Enforcement is Expensive
Kentucky officials say requiring work permits would save the state $2.4 billion in the first five years, but nearly half of that savings would be spent ensuring that the state’s million-plus Medicaid recipients comply with the new rules.
“Even the basic ideological argument for work requirements — that people should earn their government benefits — collapses under scrutiny.

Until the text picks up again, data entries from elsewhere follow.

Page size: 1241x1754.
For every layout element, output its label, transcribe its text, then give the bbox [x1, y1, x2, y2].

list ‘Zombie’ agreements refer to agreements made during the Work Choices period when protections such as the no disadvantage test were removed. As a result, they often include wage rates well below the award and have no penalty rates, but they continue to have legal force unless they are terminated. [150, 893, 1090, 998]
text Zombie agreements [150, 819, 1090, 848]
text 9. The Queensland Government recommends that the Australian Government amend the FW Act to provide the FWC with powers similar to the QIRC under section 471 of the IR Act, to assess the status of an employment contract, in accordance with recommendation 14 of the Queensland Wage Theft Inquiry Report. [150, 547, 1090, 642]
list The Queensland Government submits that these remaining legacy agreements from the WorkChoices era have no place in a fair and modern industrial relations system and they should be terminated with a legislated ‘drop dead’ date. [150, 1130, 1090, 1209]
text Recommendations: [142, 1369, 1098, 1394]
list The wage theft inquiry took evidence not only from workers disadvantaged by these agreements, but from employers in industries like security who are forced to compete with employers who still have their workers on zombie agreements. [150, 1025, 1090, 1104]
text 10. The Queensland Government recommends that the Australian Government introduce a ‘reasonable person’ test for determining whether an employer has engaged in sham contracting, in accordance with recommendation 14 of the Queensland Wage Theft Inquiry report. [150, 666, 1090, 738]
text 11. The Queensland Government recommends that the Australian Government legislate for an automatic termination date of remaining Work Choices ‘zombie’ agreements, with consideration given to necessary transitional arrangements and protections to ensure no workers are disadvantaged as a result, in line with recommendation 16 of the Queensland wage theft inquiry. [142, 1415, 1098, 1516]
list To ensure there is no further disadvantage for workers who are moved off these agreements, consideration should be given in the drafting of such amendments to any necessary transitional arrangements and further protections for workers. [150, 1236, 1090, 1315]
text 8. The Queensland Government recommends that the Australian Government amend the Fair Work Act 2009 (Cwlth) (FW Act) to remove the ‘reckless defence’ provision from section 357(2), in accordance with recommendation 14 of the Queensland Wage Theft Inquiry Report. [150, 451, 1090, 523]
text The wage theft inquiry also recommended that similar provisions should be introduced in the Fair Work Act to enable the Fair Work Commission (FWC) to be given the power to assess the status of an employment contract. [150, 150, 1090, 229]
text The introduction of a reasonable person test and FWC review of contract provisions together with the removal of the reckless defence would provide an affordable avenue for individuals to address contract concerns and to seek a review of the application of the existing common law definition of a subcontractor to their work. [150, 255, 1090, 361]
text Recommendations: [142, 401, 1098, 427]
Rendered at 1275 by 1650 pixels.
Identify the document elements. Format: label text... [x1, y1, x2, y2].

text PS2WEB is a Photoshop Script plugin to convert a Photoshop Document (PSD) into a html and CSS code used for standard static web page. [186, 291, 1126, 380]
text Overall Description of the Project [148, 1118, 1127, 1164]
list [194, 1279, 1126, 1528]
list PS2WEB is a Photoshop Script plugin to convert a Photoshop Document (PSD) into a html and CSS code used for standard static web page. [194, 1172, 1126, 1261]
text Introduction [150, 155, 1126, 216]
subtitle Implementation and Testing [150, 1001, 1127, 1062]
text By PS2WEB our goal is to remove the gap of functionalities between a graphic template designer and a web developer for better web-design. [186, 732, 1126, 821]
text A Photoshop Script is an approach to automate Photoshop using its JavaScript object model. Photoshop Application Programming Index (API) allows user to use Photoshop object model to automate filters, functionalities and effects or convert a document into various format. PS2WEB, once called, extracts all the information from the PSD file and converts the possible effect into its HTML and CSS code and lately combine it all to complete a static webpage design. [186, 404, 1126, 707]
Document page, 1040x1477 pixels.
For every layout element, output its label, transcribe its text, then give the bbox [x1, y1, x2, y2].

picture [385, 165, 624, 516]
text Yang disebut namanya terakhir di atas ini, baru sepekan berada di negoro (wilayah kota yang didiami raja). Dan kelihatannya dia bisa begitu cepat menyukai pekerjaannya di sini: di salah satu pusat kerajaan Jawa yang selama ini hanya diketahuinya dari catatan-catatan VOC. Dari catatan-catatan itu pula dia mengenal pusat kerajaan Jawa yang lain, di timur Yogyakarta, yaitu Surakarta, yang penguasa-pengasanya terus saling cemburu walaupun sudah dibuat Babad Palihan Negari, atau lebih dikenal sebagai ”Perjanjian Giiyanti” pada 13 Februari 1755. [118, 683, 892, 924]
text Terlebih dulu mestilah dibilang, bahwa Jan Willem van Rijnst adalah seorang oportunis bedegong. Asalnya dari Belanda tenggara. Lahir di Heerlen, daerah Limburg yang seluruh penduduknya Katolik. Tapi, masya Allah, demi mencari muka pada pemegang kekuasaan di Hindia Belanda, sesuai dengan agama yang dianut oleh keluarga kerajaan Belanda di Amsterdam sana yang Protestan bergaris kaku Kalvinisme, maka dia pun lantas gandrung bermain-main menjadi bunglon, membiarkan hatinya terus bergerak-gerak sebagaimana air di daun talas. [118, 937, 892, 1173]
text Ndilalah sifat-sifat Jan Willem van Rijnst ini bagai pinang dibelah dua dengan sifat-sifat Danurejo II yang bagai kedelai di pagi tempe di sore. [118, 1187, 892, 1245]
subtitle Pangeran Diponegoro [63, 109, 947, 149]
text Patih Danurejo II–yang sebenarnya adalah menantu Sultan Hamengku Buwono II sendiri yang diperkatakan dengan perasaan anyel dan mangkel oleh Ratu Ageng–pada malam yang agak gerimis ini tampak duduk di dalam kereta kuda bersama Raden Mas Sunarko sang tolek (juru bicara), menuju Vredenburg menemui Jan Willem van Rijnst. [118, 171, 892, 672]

Numerous analyses have indicated that a clear majority of Medicaid recipients who can work already do work,” the Times editorial concludes.
Seema Verma Blames Democrats
As expected, the Trump Administration is blaming the Democrats for soaring health insurance prices.
“Reports show that the high price plans on the individual market are unaffordable and are forcing unsubsidized middle class consumers to drop coverage,” said Centers for Medicare and Medicaid Services Administrator Seema Verma.
It’s obvious to Democrats that the instability caused by the Tax Cuts and Jobs Act of 2017, repealing the individual mandate that fines citizens who don’t pay for health insurance, is what’s causing healthcare premiums to spike.
Medicaid is an $11-billion-a-year program that provides health coverage to about 1.4 million Kentuckians, about 600,000 of them children.
The Federal government funds about 80 percent of Kentucky’s Medicaid expenditures, which is why Trump is so eager to dump it.
Before Obamacare expanded the Medicaid program in Kentucky, only the disabled, blind and needy families with dependent children were covered by Medicaid, according to the Washington Post.
Given Bevin’s cold-blooded policy aimed at the working poor, and Trump’s promised coal jobs that have never materialized, Kentucky may be poised for a swing in parties during the midterms and in the 2020 Presidential election.